In the first film, the best part, by far, is the first act. The rest of the film falls pretty flat even though the ending is good and satisfying.
In this film, the first act, which emulates the original movie, is pretty bad. It’s a sequence that has weird logic and is sort of confusing on a first watch. But then the rest of the movie is really damn good and more than makes up for the wonky first act. And with that, I think that this film is better as a total movie, overall.
However, nothing still tops the opening of the original. So, honestly, I think the two films kind of break even and that’s actually kind of fucking cool.
Carol Kane and Charles Durning both returned for this, as did director, Fred Walton. Joining them was Jill Schoelen, who was kind of becoming a scream queen by this point after Stepfather, Popcorn and the Robert Englund starring The Phantom of the Opera.

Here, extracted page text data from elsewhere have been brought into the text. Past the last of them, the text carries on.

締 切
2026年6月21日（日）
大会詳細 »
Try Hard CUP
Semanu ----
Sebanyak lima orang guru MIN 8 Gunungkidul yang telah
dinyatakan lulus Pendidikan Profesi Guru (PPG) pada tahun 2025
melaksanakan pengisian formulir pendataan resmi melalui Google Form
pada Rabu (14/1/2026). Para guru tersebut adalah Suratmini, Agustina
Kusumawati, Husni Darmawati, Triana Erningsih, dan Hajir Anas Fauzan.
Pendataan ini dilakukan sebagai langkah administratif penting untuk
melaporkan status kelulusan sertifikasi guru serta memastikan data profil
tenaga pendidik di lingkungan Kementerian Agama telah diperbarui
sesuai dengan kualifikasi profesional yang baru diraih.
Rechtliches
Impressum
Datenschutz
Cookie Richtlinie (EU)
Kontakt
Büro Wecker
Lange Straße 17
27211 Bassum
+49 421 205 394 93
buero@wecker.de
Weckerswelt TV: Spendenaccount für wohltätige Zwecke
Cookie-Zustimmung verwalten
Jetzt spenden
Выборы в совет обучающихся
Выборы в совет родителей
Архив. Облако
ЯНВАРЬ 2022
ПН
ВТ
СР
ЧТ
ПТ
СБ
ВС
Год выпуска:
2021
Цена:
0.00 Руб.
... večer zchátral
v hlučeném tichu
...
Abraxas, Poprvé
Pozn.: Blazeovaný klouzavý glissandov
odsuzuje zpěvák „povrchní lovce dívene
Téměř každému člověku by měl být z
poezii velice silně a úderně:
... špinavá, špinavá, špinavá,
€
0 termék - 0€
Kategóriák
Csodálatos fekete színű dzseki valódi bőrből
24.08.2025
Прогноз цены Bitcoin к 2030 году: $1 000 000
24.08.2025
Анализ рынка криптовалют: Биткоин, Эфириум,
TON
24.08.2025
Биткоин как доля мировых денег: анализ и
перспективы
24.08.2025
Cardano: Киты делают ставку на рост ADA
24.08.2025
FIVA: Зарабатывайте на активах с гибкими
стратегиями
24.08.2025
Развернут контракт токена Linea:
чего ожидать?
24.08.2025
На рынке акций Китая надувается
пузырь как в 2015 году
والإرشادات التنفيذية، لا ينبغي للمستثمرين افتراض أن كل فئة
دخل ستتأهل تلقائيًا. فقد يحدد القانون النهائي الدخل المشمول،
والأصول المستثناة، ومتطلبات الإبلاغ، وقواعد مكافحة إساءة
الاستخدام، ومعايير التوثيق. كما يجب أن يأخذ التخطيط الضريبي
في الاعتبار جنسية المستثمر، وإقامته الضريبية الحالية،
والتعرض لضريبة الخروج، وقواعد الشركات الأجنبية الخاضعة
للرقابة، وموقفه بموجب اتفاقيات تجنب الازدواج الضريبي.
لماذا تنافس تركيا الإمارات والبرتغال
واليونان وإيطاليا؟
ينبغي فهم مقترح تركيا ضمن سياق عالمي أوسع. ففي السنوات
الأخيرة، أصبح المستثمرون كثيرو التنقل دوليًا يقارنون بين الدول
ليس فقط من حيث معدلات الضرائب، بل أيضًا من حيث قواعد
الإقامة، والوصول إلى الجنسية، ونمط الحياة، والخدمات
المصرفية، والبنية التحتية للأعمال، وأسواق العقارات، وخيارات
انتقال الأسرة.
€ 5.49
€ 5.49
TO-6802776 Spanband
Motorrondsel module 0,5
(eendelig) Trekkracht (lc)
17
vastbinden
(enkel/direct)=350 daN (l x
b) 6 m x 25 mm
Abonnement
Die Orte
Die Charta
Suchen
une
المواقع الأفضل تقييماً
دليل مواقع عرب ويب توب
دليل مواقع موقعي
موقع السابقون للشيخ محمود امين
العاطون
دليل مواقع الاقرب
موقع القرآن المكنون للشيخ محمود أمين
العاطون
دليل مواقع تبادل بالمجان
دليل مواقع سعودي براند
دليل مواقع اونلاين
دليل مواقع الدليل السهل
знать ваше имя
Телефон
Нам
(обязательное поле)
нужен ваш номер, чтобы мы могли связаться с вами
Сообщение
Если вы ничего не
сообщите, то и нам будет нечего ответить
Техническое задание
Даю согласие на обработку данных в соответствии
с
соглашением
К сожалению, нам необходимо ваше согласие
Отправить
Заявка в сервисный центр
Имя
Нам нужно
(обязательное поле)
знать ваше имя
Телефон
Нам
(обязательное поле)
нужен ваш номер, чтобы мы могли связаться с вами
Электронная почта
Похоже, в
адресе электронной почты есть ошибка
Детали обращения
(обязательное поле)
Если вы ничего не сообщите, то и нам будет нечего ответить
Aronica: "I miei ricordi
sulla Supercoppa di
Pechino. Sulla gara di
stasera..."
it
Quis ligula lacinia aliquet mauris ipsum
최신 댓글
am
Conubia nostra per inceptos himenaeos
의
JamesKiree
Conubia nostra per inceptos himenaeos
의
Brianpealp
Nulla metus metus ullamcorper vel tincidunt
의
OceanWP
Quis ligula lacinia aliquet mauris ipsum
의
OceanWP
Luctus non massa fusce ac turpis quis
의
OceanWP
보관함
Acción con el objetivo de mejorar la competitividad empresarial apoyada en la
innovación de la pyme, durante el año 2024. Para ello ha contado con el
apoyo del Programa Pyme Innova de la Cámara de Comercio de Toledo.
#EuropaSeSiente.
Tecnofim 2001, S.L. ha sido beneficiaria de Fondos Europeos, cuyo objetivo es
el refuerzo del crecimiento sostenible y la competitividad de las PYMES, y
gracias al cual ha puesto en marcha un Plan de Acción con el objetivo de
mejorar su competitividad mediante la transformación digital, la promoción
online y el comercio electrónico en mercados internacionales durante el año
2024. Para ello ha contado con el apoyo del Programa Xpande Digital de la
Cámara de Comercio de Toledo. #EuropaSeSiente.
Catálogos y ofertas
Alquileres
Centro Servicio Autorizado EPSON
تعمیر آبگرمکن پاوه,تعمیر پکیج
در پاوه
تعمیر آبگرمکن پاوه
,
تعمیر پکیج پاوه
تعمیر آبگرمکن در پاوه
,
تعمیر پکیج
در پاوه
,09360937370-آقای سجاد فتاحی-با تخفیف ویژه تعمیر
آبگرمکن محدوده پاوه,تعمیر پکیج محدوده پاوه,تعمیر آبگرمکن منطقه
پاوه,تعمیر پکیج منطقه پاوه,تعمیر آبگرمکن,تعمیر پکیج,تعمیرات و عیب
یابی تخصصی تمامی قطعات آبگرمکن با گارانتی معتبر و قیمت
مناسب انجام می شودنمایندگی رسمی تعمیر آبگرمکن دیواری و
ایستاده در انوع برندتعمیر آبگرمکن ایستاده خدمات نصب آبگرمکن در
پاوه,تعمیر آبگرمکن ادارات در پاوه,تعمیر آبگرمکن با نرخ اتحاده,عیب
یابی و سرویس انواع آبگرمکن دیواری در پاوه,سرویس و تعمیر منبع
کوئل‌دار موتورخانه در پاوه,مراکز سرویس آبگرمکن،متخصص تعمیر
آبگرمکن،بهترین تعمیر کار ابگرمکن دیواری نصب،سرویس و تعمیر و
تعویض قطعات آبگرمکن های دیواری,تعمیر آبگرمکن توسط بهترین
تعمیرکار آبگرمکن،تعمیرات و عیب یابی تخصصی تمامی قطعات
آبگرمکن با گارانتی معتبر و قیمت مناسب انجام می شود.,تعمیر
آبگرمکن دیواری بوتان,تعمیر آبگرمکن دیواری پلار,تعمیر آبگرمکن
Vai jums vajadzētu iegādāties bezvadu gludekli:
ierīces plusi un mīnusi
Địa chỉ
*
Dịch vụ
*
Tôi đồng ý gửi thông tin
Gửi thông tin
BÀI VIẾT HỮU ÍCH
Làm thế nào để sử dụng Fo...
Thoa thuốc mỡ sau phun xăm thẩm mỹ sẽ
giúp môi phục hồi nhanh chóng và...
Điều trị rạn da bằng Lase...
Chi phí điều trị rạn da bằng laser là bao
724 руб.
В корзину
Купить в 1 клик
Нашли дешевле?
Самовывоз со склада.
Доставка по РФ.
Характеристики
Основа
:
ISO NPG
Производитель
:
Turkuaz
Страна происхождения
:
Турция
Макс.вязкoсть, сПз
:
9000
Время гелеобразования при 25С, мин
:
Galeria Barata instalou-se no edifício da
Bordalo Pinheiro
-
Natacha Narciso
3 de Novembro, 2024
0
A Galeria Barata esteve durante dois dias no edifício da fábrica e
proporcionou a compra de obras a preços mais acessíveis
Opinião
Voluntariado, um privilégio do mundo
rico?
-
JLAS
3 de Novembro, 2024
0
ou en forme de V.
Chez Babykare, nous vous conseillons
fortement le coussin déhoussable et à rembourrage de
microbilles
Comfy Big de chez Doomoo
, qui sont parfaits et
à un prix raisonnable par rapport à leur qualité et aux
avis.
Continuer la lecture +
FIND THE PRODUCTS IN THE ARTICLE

The cast was good and the director seemed to learn from the mistakes of the first movie and gave us a much better paced film, this time around.
The psycho in this movie is also much better than the original. They got creative with this character and made him a ventriloquist, which was used as a plot device to give him the ability to throw his voice. This ability leads to him making his victim think there are multiple predators. He also uses photographic reference to paint himself in ways that allow him to blend into his environments. It’s kind of clever, honestly, and seeing how it’s utilized in the film makes sense and comes off as plausible.
When A Stranger Calls Back is a better movie than I anticipated it being. Also, for originally being a television movie on Showtime, the finished product is even more impressive.